++++ The input ++++
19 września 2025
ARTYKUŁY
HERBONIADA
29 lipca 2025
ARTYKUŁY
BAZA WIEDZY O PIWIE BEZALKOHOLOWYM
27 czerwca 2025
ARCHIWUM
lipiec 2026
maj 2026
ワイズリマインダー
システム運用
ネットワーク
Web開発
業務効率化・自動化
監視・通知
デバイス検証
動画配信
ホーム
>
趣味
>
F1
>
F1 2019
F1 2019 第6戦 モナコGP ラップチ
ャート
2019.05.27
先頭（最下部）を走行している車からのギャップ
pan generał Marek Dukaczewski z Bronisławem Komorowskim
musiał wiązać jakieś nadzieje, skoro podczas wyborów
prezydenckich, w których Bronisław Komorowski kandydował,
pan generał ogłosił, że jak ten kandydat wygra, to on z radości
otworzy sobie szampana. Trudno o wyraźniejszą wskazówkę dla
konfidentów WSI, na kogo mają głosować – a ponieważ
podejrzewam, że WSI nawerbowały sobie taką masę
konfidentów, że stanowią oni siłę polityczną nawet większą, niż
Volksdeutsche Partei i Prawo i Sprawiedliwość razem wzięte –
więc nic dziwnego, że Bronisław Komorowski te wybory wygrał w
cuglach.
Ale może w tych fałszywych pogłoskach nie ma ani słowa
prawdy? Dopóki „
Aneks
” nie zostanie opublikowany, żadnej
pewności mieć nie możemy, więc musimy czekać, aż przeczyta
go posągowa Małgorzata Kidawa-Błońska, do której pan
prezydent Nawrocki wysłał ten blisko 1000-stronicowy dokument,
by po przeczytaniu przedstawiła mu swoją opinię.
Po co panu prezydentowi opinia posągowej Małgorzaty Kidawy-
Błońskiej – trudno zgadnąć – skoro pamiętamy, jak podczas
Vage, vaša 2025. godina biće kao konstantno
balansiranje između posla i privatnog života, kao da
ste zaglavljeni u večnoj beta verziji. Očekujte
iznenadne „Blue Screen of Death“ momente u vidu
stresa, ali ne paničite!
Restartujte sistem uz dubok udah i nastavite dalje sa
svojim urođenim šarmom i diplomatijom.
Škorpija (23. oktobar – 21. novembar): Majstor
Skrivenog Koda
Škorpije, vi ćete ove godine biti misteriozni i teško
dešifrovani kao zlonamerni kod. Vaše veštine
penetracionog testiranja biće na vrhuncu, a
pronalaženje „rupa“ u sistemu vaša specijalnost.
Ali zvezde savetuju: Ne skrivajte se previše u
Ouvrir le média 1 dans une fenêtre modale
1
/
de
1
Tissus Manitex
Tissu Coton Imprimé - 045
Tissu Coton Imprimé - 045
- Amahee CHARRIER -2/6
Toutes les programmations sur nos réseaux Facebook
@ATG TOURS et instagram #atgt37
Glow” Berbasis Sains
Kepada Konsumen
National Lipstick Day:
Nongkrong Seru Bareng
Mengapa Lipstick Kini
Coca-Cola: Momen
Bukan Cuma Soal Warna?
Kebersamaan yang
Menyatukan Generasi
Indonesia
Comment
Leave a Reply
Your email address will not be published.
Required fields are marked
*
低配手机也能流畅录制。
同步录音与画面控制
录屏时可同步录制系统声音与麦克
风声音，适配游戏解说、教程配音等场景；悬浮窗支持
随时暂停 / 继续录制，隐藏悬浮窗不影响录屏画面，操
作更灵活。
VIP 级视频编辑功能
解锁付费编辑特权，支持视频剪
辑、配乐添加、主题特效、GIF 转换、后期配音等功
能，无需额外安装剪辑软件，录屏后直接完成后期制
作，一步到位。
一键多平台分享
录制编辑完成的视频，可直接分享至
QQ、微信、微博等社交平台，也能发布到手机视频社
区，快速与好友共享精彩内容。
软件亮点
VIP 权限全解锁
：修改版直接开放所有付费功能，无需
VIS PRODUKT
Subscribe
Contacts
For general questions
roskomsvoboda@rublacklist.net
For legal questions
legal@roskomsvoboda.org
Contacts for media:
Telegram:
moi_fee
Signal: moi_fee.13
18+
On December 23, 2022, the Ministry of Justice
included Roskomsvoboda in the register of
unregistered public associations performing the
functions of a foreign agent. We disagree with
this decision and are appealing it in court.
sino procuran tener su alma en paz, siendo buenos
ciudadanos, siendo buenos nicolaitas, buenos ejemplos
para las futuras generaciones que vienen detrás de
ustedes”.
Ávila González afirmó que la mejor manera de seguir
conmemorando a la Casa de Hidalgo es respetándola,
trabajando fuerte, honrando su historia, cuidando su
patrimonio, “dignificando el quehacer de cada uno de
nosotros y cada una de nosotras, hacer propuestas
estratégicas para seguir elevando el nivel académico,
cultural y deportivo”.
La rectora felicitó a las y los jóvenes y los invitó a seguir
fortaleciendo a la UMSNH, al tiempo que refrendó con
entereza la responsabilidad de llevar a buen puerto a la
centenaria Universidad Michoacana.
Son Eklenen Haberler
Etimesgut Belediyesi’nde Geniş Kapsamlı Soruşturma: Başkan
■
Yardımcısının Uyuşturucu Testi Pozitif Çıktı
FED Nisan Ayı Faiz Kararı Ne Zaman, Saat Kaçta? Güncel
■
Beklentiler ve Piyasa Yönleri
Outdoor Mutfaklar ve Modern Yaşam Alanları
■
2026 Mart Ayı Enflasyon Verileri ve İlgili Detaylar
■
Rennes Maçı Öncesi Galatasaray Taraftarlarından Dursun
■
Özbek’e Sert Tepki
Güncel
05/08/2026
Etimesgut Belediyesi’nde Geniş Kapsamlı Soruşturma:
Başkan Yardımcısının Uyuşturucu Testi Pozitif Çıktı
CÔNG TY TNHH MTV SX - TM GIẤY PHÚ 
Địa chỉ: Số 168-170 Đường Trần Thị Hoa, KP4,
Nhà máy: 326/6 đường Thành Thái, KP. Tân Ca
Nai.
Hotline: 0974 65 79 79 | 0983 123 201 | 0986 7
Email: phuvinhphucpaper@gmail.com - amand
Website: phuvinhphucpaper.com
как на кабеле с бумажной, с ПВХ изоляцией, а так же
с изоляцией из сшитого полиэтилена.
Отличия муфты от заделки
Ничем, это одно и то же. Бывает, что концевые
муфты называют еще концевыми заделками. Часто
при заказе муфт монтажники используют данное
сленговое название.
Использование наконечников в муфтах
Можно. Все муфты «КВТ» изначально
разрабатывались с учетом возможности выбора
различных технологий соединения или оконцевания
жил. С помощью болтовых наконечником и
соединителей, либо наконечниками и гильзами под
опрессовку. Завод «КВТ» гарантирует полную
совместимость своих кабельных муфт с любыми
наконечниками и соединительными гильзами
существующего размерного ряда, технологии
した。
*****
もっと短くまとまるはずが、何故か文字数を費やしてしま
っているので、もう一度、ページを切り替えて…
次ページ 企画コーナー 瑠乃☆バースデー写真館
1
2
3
++++
__Your goal__.
Write the material out exactly, with nothing left out.

__Reply__.
19 września 2025
ARTYKUŁY
HERBONIADA
29 lipca 2025
ARTYKUŁY
BAZA WIEDZY O PIWIE BEZALKOHOLOWYM
27 czerwca 2025
ARCHIWUM
lipiec 2026
maj 2026
ワイズリマインダー
システム運用
ネットワーク
Web開発
業務効率化・自動化
監視・通知
デバイス検証
動画配信
ホーム
>
趣味
>
F1
>
F1 2019
F1 2019 第6戦 モナコGP ラップチ
ャート
2019.05.27
先頭（最下部）を走行している車からのギャップ
pan generał Marek Dukaczewski z Bronisławem Komorowskim
musiał wiązać jakieś nadzieje, skoro podczas wyborów
prezydenckich, w których Bronisław Komorowski kandydował,
pan generał ogłosił, że jak ten kandydat wygra, to on z radości
otworzy sobie szampana. Trudno o wyraźniejszą wskazówkę dla
konfidentów WSI, na kogo mają głosować – a ponieważ
podejrzewam, że WSI nawerbowały sobie taką masę
konfidentów, że stanowią oni siłę polityczną nawet większą, niż
Volksdeutsche Partei i Prawo i Sprawiedliwość razem wzięte –
więc nic dziwnego, że Bronisław Komorowski te wybory wygrał w
cuglach.
Ale może w tych fałszywych pogłoskach nie ma ani słowa
prawdy? Dopóki „
Aneks
” nie zostanie opublikowany, żadnej
pewności mieć nie możemy, więc musimy czekać, aż przeczyta
go posągowa Małgorzata Kidawa-Błońska, do której pan
prezydent Nawrocki wysłał ten blisko 1000-stronicowy dokument,
by po przeczytaniu przedstawiła mu swoją opinię.
Po co panu prezydentowi opinia posągowej Małgorzaty Kidawy-
Błońskiej – trudno zgadnąć – skoro pamiętamy, jak podczas
Vage, vaša 2025. godina biće kao konstantno
balansiranje između posla i privatnog života, kao da
ste zaglavljeni u večnoj beta verziji. Očekujte
iznenadne „Blue Screen of Death“ momente u vidu
stresa, ali ne paničite!
Restartujte sistem uz dubok udah i nastavite dalje sa
svojim urođenim šarmom i diplomatijom.
Škorpija (23. oktobar – 21. novembar): Majstor
Skrivenog Koda
Škorpije, vi ćete ove godine biti misteriozni i teško
dešifrovani kao zlonamerni kod. Vaše veštine
penetracionog testiranja biće na vrhuncu, a
pronalaženje „rupa“ u sistemu vaša specijalnost.
Ali zvezde savetuju: Ne skrivajte se previše u
Ouvrir le média 1 dans une fenêtre modale
1
/
de
1
Tissus Manitex
Tissu Coton Imprimé - 045
Tissu Coton Imprimé - 045
- Amahee CHARRIER -2/6
Toutes les programmations sur nos réseaux Facebook
@ATG TOURS et instagram #atgt37
Glow” Berbasis Sains
Kepada Konsumen
National Lipstick Day:
Nongkrong Seru Bareng
Mengapa Lipstick Kini
Coca-Cola: Momen
Bukan Cuma Soal Warna?
Kebersamaan yang
Menyatukan Generasi
Indonesia
Comment
Leave a Reply
Your email address will not be published.
Required fields are marked
*
低配手机也能流畅录制。
同步录音与画面控制
录屏时可同步录制系统声音与麦克
风声音，适配游戏解说、教程配音等场景；悬浮窗支持
随时暂停 / 继续录制，隐藏悬浮窗不影响录屏画面，操
作更灵活。
VIP 级视频编辑功能
解锁付费编辑特权，支持视频剪
辑、配乐添加、主题特效、GIF 转换、后期配音等功
能，无需额外安装剪辑软件，录屏后直接完成后期制
作，一步到位。
一键多平台分享
录制编辑完成的视频，可直接分享至
QQ、微信、微博等社交平台，也能发布到手机视频社
区，快速与好友共享精彩内容。
软件亮点
VIP 权限全解锁
：修改版直接开放所有付费功能，无需
VIS PRODUKT
Subscribe
Contacts
For general questions
roskomsvoboda@rublacklist.net
For legal questions
legal@roskomsvoboda.org
Contacts for media:
Telegram:
moi_fee
Signal: moi_fee.13
18+
On December 23, 2022, the Ministry of Justice
included Roskomsvoboda in the register of
unregistered public associations performing the
functions of a foreign agent. We disagree with
this decision and are appealing it in court.
sino procuran tener su alma en paz, siendo buenos
ciudadanos, siendo buenos nicolaitas, buenos ejemplos
para las futuras generaciones que vienen detrás de
ustedes”.
Ávila González afirmó que la mejor manera de seguir
conmemorando a la Casa de Hidalgo es respetándola,
trabajando fuerte, honrando su historia, cuidando su
patrimonio, “dignificando el quehacer de cada uno de
nosotros y cada una de nosotras, hacer propuestas
estratégicas para seguir elevando el nivel académico,
cultural y deportivo”.
La rectora felicitó a las y los jóvenes y los invitó a seguir
fortaleciendo a la UMSNH, al tiempo que refrendó con
entereza la responsabilidad de llevar a buen puerto a la
centenaria Universidad Michoacana.
Son Eklenen Haberler
Etimesgut Belediyesi’nde Geniş Kapsamlı Soruşturma: Başkan
■
Yardımcısının Uyuşturucu Testi Pozitif Çıktı
FED Nisan Ayı Faiz Kararı Ne Zaman, Saat Kaçta? Güncel
■
Beklentiler ve Piyasa Yönleri
Outdoor Mutfaklar ve Modern Yaşam Alanları
■
2026 Mart Ayı Enflasyon Verileri ve İlgili Detaylar
■
Rennes Maçı Öncesi Galatasaray Taraftarlarından Dursun
■
Özbek’e Sert Tepki
Güncel
05/08/2026
Etimesgut Belediyesi’nde Geniş Kapsamlı Soruşturma:
Başkan Yardımcısının Uyuşturucu Testi Pozitif Çıktı
CÔNG TY TNHH MTV SX - TM GIẤY PHÚ 
Địa chỉ: Số 168-170 Đường Trần Thị Hoa, KP4,
Nhà máy: 326/6 đường Thành Thái, KP. Tân Ca
Nai.
Hotline: 0974 65 79 79 | 0983 123 201 | 0986 7
Email: phuvinhphucpaper@gmail.com - amand
Website: phuvinhphucpaper.com
как на кабеле с бумажной, с ПВХ изоляцией, а так же
с изоляцией из сшитого полиэтилена.
Отличия муфты от заделки
Ничем, это одно и то же. Бывает, что концевые
муфты называют еще концевыми заделками. Часто
при заказе муфт монтажники используют данное
сленговое название.
Использование наконечников в муфтах
Можно. Все муфты «КВТ» изначально
разрабатывались с учетом возможности выбора
различных технологий соединения или оконцевания
жил. С помощью болтовых наконечником и
соединителей, либо наконечниками и гильзами под
опрессовку. Завод «КВТ» гарантирует полную
совместимость своих кабельных муфт с любыми
наконечниками и соединительными гильзами
существующего размерного ряда, технологии
した。
*****
もっと短くまとまるはずが、何故か文字数を費やしてしま
っているので、もう一度、ページを切り替えて…
次ページ 企画コーナー 瑠乃☆バースデー写真館
1
2
3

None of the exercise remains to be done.